→ INSTRUCTION A
Repeat word for word the passage of the article on countering Islamist extremism that begins at the words "Mosques, which are" and stops after the words "the Tsarnaevs attended.".
→ INSTRUCTION B
Carry on the article on countering Islamist extremism from its final sentence.

→ TEXT EXTRACT
────

Latest update: April 29th, 2013
The second largest group, says Rubin, is the one whose members insist “Islam is an inherently violent and extremist religion.” And for this group, the only option is to wage war against all the adherents of the religion, nothing else will do. “This second group,” Rubin says with disapproval, “is not interested in working with real moderate Muslims against radical groups and leaders because it claims such people don’t even exist.”
Rubin suggests another course, one that should already exist, and it would if those in the first group were right.
There needs to be organized Islamic education against Islamist extremism in Western countries. Rubin explains there have been at least three such programs that he knows about, one in Egypt, one in Saudi Arabia and one in Tunisia, all before the Arab Spring.
Mosques, which are becoming – to some – the object of mistrust or at least concern as terrorism incubators should hold classes, or sponsor radio programs directed at Muslims. These programs should stress the how and why their religion does not demand aggression against non-Muslims, or expansionist territoriality efforts.
Such anti extremist indoctrination programs would undermine the “radical Muslims” preaching, and doing, the opposite. Like some of those who attended the very mosque in Cambridge the Tsarnaevs attended.
“American Muslim leaders – many who support groups that commit terrorism in the Middle East – issue press releases from time to time decrying specific terrorist attacks but do nothing to dissuade congregants from believing the extremist viewpoint,” Rubin told The Jewish Press. “And they have been under no real pressure to do so.”
Another significant point: these programs should be directed at Muslims and in mosques, rather than being directed at outsiders to convince them – sometimes menacingly – that people better not say there is any connection between Islam and terrorism. That would be a good start.

────

→ DATA SHOWN
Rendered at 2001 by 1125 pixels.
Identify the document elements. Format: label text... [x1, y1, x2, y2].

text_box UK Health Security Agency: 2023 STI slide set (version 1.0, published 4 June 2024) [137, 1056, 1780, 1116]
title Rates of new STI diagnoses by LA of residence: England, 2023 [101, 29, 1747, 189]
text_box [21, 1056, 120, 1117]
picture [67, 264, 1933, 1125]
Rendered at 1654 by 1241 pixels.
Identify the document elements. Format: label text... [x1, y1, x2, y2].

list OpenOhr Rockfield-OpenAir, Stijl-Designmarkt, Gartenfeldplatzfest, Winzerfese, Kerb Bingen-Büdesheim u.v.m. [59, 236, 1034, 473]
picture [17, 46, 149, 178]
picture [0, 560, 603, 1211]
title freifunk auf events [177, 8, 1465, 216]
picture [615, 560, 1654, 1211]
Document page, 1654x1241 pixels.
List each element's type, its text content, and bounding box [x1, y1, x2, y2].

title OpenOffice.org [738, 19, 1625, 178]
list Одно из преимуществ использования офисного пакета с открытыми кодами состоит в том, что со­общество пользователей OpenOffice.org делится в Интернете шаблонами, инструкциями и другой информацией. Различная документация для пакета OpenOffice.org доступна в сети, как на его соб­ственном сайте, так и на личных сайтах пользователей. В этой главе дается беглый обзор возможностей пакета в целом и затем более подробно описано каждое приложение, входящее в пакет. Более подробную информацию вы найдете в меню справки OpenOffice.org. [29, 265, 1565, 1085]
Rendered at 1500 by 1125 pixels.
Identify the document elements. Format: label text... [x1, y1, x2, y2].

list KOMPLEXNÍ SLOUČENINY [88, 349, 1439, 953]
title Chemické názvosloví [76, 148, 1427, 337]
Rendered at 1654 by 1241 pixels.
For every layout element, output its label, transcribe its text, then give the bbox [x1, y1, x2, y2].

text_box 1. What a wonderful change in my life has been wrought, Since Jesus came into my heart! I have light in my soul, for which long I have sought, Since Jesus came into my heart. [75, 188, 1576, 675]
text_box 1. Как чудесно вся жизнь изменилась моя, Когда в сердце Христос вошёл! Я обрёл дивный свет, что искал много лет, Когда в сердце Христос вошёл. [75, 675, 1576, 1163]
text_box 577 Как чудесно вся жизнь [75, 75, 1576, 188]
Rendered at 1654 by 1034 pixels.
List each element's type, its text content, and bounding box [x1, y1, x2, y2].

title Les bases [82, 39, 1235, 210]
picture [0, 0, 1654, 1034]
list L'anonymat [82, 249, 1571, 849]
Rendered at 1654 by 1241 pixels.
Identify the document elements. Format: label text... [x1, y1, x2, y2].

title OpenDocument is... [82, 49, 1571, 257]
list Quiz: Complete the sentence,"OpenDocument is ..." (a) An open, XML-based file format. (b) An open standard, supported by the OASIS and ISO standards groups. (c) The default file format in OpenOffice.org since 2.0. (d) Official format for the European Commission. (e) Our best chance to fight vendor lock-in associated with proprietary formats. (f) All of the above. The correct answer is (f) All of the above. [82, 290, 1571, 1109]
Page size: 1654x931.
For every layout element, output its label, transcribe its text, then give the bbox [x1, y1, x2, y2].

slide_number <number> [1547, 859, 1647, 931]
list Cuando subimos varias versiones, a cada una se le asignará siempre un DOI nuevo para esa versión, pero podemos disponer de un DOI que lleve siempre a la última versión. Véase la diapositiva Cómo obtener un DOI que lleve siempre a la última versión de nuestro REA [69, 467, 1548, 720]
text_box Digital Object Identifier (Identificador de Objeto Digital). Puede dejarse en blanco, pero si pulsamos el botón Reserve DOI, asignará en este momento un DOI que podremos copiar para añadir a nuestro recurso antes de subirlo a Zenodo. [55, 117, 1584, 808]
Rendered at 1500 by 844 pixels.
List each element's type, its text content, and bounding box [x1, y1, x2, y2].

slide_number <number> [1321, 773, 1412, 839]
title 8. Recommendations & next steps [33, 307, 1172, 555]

────

→ TASK ANSWER A
Mosques, which are becoming – to some – the object of mistrust or at least concern as terrorism incubators should hold classes, or sponsor radio programs directed at Muslims. These programs should stress the how and why their religion does not demand aggression against non-Muslims, or expansionist territoriality efforts.
Such anti extremist indoctrination programs would undermine the “radical Muslims” preaching, and doing, the opposite. Like some of those who attended the very mosque in Cambridge the Tsarnaevs attended.

→ TASK ANSWER B
There are currently groups such as the Commission on American Islamic Relations which create training programs, but their programs are focused on convincing non-Muslims that Islam is purely peaceful, and that anyone who says otherwise is a racist and worst.
The same is true of an op-ed in Wednesday’s Washington Post. There, Salam al-Marayati, the president of the Muslim Public Affairs Council, pushes the “it’s them, not us” meme. No doubt it is true and painful for Muslim Americans that inquiring eyes have begun to turn towards them as the source of perpetrators of the never-to-be-erased-from-American-memory Boston Marathon bombings. And without doubt more than 99 percent of all American Muslims had nothing to do with that or any other act of terrorism.
But, as Rubin’s articles make clear, the mainstream media and the country’s politicians are already fearful of even considering the role Islamism plays in terrorism here and abroad. Where is MPAC’s program directed at Muslims which opposes radical indoctrination, rather than press pieces blasting any questioning of Muslims? There are wisps of ideas in his op-ed, but no suggestion that concrete action, the kind American Muslims say they want from their leaders, will happen.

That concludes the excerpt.